Task to carry out:
In the entries below, how many lines contain "which"? Answer with the number and nothing else.

[Input records — start]

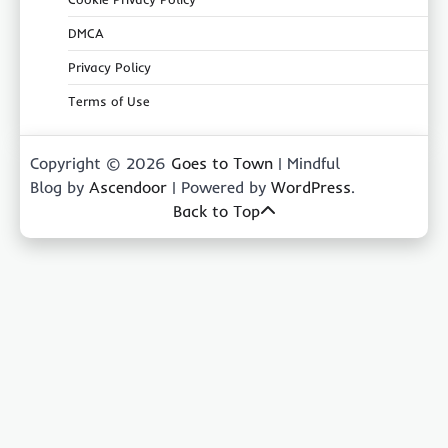
DMCA
Privacy Policy
Terms of Use
Copyright © 2026
Goes to Town
| Mindful
Blog by
Ascendoor
| Powered by
WordPress
.
Back to Top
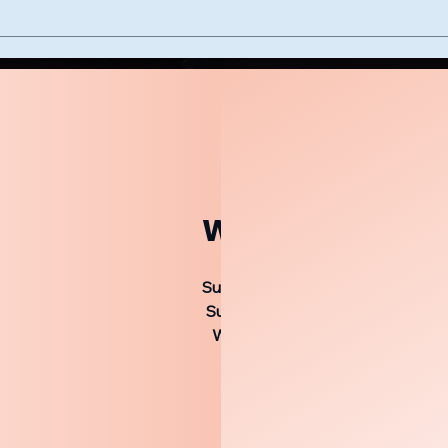
Worship Service
Sunday 9:30 AM Bible Study
Sunday 10:20 AM Worship Servic
Sunday 5:00 PM Worship Servic
Wednesday 7:00 PM Bible Stud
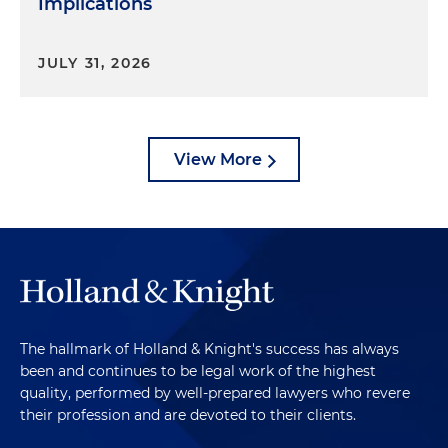
Implications
JULY 31, 2026
View More
The hallmark of Holland & Knight's success has always
been and continues to be legal work of the highest
quality, performed by well-prepared lawyers who revere
their profession and are devoted to their clients.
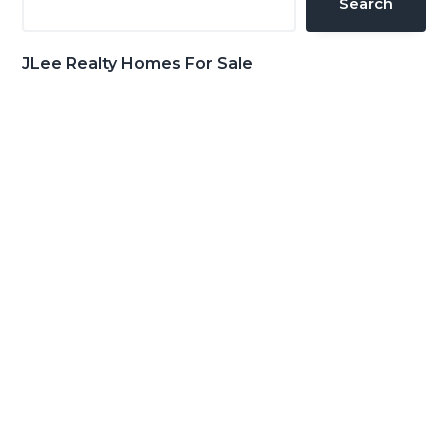
Search
JLee Realty Homes For Sale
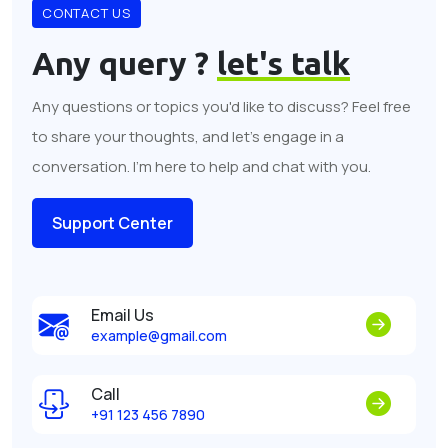
CONTACT US
Any query ?
let's talk
Any questions or topics you'd like to discuss? Feel free
to share your thoughts, and let's engage in a
conversation. I'm here to help and chat with you.
Support Center
Email Us
example@gmail.com
Call
+91 123 456 7890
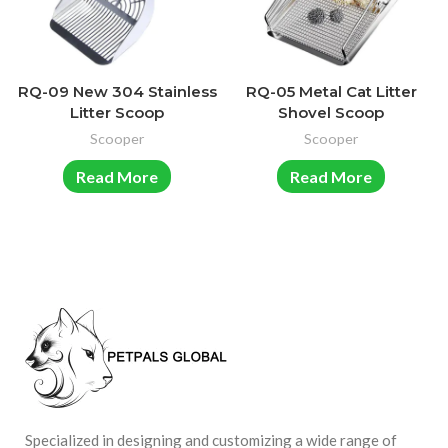
RQ-09 New 304 Stainless
RQ-05 Metal Cat Litter
Litter Scoop
Shovel Scoop
Scooper
Scooper
Read More
Read More
Specialized in designing and customizing a wide range of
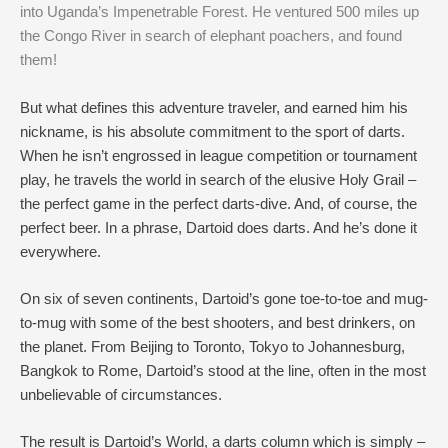
into Uganda’s Impenetrable Forest. He ventured 500 miles up
the Congo River in search of elephant poachers, and found
them!
But what defines this adventure traveler, and earned him his
nickname, is his absolute commitment to the sport of darts.
When he isn’t engrossed in league competition or tournament
play, he travels the world in search of the elusive Holy Grail –
the perfect game in the perfect darts-dive. And, of course, the
perfect beer. In a phrase, Dartoid does darts. And he’s done it
everywhere.
On six of seven continents, Dartoid’s gone toe-to-toe and mug-
to-mug with some of the best shooters, and best drinkers, on
the planet. From Beijing to Toronto, Tokyo to Johannesburg,
Bangkok to Rome, Dartoid’s stood at the line, often in the most
unbelievable of circumstances.
The result is Dartoid’s World, a darts column which is simply –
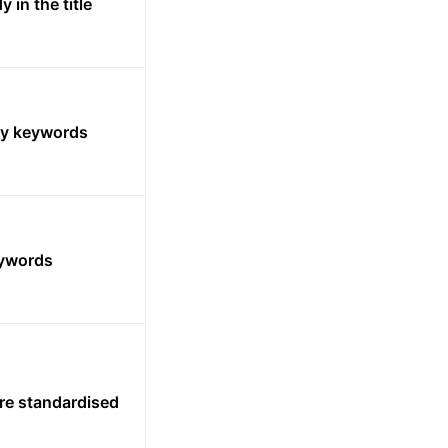
 in the title
ny keywords
eywords
e standardised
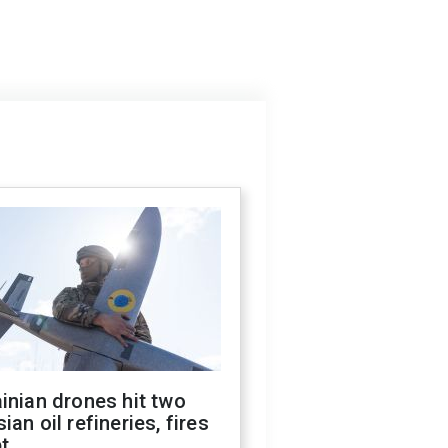
inian drones hit two
ian oil refineries, fires
t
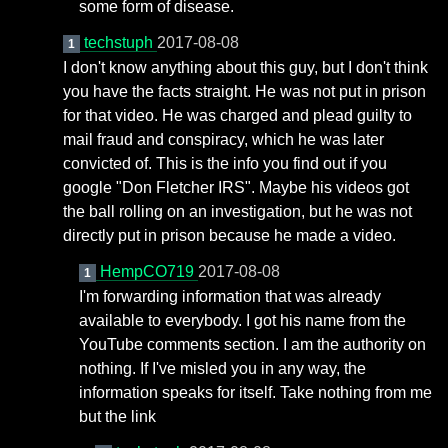
some form of disease.
techstuph
2017-08-08
1
I don't know anything about this guy, but I don't think
you have the facts straight. He was not put in prison
for that video. He was charged and plead guilty to
mail fraud and conspiracy, which he was later
convicted of. This is the info you find out if you
google "Don Fletcher IRS". Maybe his videos got
the ball rolling on an investigation, but he was not
directly put in prison because he made a video.
HempCO719
2017-08-08
1
I'm forwarding information that was already
available to everybody. I got his name from the
YouTube comments section. I am the authority on
nothing. If I've misled you in any way, the
information speaks for itself. Take nothing from me
but the link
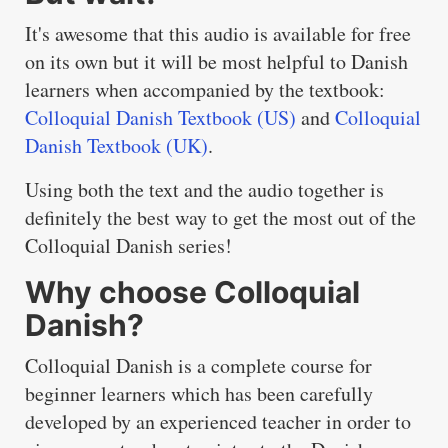
It's awesome that this audio is available for free
on its own but it will be most helpful to Danish
learners when accompanied by the textbook:
Colloquial Danish Textbook (US)
and
Colloquial
Danish Textbook (UK)
.
Using both the text and the audio together is
definitely the best way to get the most out of the
Colloquial Danish series!
Why choose Colloquial
Danish?
Colloquial Danish is a complete course for
beginner learners which has been carefully
developed by an experienced teacher in order to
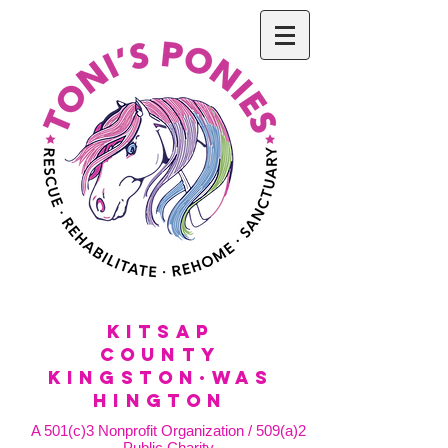
KitSap
County
KINGSTON·WAS
HINGTON
A 501(c)3 Nonprofit Organization / 509(a)2
Public Charity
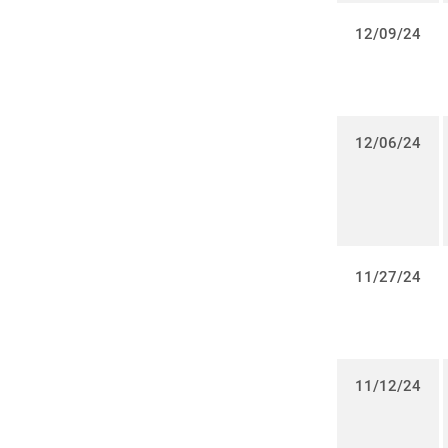
12/09/24
12/06/24
11/27/24
11/12/24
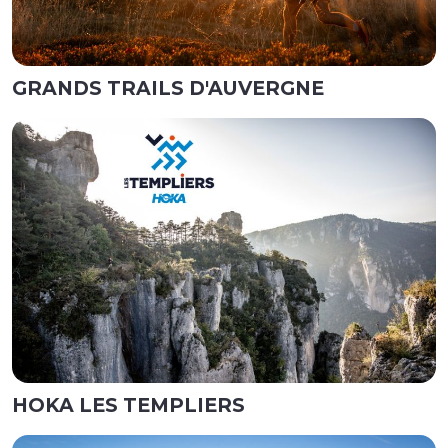
GRANDS TRAILS D'AUVERGNE
HOKA LES TEMPLIERS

[Input records — finish]

Exercise result:
3